An account by Valerius Maximus emphasizes not only the bravery, but also the chastity of the Teuton women. When captured, they requested of the victor Marius to consecrate them to the service of Vesta's sacred virgins, promising to keep themselves as pure and immaculate as the goddess and her servants. Upon the refusal of their request they strangled themselves the following night. Thus ended the battle of Aquas Sextise in B. C. 102, with the annihilation of the Teutones root and branch.
In the subsequent year Marius destroyed the Cimbri also, on the Raudian fields near Vercellas. Among their women were prophetesses, hoary with age, barefooted, clothed in white garments with iron girdles, and fine flaxen cloaks. Thus apparelled they went sword in hand to meet the prisoners of war in camp, whom, after wreathing them, they conducted to a large iron kettle. Then one of them mounted a high step and bending over the kettle, cut the throat of the prisoner who had been lifted over the edge, and prophesied from the blood which streamed into the brass vessel.

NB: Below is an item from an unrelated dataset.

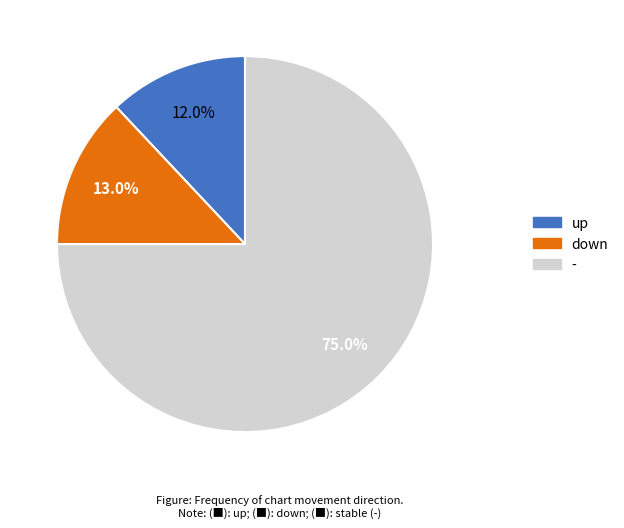

Rank the categories by value from lowest to highest.

up, down, -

During the battle they drummed on hides fastened over the wagons, and made a horrible noise. When the largest and most warlike part of the Cimbri had been annihilated, and the Romans pursued the rest within the wall of the camp, they were astounded by a highly tragic spectacle. The Cimbri women standing in black garments of mourning on the wagons, inflicted death upon the fugitives: one upon her husband, another upon her brother, another again upon her father. But their own children they strangled and hurled under the wheels of the wagons and under the hoofs of the horses. Finally they laid hands upon themselves. One, it is said, was hanging from the top of a wagon with her children, tied with ropes, dangling from her ankles.
The later struggles, too, between the Teuton and the Roman offer many examples of the German woman's absolute contempt of a life which could be preserved only in shame and servitude.
When Drusus battled with the Cherusci, Suevi, and Sigambri, it happened that their women, besieged by the Romans in their wagon fortifications (Wageriburg), instead of surrendering, desperately defended themselves with everything that might serve as a weapon. Finally despairing, they struck their children against the ground and hurled their dead bodies in the face of the enemy. The most perfect model of heroic stoicism in connection with those wars, Princess Thusnelda, whose fate we discussed above, was only the first woman among her equals. Teutonic women in those primitive times invariably followed their husbands to war, carrying food and encouragement to the warriors in battle, counting proudly the wounds of their husbands and sons, and nursing the wounded. Through threats or entreaties they restored many a tottering battle array, inciting the men to heroism.